» **TASK REQUIREMENTS**
All records shown below should be given again, character for character.
━━━━━ DATASET RECORDS ━━━━━
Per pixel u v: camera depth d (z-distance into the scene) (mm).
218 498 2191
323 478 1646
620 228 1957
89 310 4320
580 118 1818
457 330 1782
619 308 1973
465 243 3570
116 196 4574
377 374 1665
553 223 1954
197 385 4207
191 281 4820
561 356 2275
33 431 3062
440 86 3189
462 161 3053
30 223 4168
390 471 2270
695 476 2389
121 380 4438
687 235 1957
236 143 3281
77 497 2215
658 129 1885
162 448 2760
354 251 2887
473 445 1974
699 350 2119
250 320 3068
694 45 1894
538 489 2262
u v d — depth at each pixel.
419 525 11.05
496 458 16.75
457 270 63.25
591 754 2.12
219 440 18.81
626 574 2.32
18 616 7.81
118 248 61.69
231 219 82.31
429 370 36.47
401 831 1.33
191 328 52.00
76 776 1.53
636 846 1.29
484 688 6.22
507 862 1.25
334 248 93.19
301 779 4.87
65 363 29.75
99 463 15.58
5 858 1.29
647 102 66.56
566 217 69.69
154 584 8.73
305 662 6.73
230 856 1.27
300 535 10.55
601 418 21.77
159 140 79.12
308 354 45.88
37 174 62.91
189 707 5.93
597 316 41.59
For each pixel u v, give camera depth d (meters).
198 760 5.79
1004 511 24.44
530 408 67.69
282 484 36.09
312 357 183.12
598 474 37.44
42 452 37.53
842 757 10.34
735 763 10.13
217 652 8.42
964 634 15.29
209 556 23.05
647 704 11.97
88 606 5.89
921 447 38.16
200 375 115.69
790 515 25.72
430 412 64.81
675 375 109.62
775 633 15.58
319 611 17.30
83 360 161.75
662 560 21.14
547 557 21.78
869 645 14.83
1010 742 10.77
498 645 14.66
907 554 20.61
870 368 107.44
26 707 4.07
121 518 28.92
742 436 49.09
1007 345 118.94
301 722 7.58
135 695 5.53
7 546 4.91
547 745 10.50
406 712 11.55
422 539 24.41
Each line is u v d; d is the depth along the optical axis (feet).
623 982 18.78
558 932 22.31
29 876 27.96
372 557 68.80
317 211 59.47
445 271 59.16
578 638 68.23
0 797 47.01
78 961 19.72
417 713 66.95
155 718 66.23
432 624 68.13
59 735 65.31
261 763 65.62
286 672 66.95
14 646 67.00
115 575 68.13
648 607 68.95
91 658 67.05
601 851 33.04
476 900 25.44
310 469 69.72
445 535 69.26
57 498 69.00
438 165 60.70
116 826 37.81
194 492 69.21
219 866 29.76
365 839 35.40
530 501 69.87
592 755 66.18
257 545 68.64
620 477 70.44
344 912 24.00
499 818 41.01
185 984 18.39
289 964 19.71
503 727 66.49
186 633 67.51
━━━━━
» **EXPECTED ANSWER**
Per pixel u v: camera depth d (z-distance into the scene) (mm).
218 498 2191
323 478 1646
620 228 1957
89 310 4320
580 118 1818
457 330 1782
619 308 1973
465 243 3570
116 196 4574
377 374 1665
553 223 1954
197 385 4207
191 281 4820
561 356 2275
33 431 3062
440 86 3189
462 161 3053
30 223 4168
390 471 2270
695 476 2389
121 380 4438
687 235 1957
236 143 3281
77 497 2215
658 129 1885
162 448 2760
354 251 2887
473 445 1974
699 350 2119
250 320 3068
694 45 1894
538 489 2262
u v d — depth at each pixel.
419 525 11.05
496 458 16.75
457 270 63.25
591 754 2.12
219 440 18.81
626 574 2.32
18 616 7.81
118 248 61.69
231 219 82.31
429 370 36.47
401 831 1.33
191 328 52.00
76 776 1.53
636 846 1.29
484 688 6.22
507 862 1.25
334 248 93.19
301 779 4.87
65 363 29.75
99 463 15.58
5 858 1.29
647 102 66.56
566 217 69.69
154 584 8.73
305 662 6.73
230 856 1.27
300 535 10.55
601 418 21.77
159 140 79.12
308 354 45.88
37 174 62.91
189 707 5.93
597 316 41.59
For each pixel u v, give camera depth d (meters).
198 760 5.79
1004 511 24.44
530 408 67.69
282 484 36.09
312 357 183.12
598 474 37.44
42 452 37.53
842 757 10.34
735 763 10.13
217 652 8.42
964 634 15.29
209 556 23.05
647 704 11.97
88 606 5.89
921 447 38.16
200 375 115.69
790 515 25.72
430 412 64.81
675 375 109.62
775 633 15.58
319 611 17.30
83 360 161.75
662 560 21.14
547 557 21.78
869 645 14.83
1010 742 10.77
498 645 14.66
907 554 20.61
870 368 107.44
26 707 4.07
121 518 28.92
742 436 49.09
1007 345 118.94
301 722 7.58
135 695 5.53
7 546 4.91
547 745 10.50
406 712 11.55
422 539 24.41
Each line is u v d; d is the depth along the optical axis (feet).
623 982 18.78
558 932 22.31
29 876 27.96
372 557 68.80
317 211 59.47
445 271 59.16
578 638 68.23
0 797 47.01
78 961 19.72
417 713 66.95
155 718 66.23
432 624 68.13
59 735 65.31
261 763 65.62
286 672 66.95
14 646 67.00
115 575 68.13
648 607 68.95
91 658 67.05
601 851 33.04
476 900 25.44
310 469 69.72
445 535 69.26
57 498 69.00
438 165 60.70
116 826 37.81
194 492 69.21
219 866 29.76
365 839 35.40
530 501 69.87
592 755 66.18
257 545 68.64
620 477 70.44
344 912 24.00
499 818 41.01
185 984 18.39
289 964 19.71
503 727 66.49
186 633 67.51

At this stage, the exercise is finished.